Supplied records Start Marker

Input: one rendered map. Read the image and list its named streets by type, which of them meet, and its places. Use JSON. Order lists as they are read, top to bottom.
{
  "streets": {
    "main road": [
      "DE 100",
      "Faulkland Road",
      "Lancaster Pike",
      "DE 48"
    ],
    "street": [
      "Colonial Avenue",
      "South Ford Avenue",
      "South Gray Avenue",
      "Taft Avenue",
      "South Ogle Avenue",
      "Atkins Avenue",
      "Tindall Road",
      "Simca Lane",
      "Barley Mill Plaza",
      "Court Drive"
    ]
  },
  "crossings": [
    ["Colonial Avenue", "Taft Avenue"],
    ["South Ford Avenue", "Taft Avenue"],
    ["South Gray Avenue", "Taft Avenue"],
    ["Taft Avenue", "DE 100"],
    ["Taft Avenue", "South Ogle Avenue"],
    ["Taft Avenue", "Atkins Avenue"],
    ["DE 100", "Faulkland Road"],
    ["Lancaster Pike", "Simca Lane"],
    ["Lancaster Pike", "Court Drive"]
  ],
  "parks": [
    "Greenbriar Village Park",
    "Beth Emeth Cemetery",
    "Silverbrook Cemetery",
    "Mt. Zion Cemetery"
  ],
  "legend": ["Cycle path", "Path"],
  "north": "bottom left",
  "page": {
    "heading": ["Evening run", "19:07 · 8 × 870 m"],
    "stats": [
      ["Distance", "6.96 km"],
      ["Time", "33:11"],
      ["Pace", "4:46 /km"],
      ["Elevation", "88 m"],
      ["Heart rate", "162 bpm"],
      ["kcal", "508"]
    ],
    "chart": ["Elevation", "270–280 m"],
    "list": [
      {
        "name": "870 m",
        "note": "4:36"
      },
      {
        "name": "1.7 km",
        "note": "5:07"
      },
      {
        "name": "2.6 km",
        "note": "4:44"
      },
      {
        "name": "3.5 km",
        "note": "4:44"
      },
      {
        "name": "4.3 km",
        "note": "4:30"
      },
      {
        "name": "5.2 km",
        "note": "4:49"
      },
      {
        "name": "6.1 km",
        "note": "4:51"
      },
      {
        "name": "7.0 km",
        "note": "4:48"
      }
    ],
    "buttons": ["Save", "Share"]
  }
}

Supplied records End Marker

To do = List every line above containing the word "Cemetery".

Task solution =
    "Beth Emeth Cemetery",
    "Silverbrook Cemetery",
    "Mt. Zion Cemetery"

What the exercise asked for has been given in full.